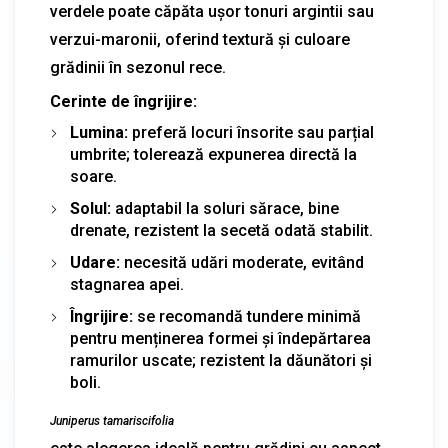
verdele poate căpăta ușor tonuri argintii sau
verzui-maronii, oferind textură și culoare
grădinii în sezonul rece.
Cerinte de îngrijire:
Lumina:
preferă locuri însorite sau parțial
umbrite; tolerează expunerea directă la
soare.
Solul:
adaptabil la soluri sărace, bine
drenate, rezistent la secetă odată stabilit.
Udare:
necesită udări moderate, evitând
stagnarea apei.
Îngrijire:
se recomandă tundere minimă
pentru menținerea formei și îndepărtarea
ramurilor uscate; rezistent la dăunători și
boli.
Juniperus tamariscifolia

• Work item
Starting at the line with "necesită udări moderate, evitând", print each remaining line of the listing above exactly as it appears.

• Final answer
necesită udări moderate, evitând
stagnarea apei.
Îngrijire:
se recomandă tundere minimă
pentru menținerea formei și îndepărtarea
ramurilor uscate; rezistent la dăunători și
boli.
Juniperus tamariscifolia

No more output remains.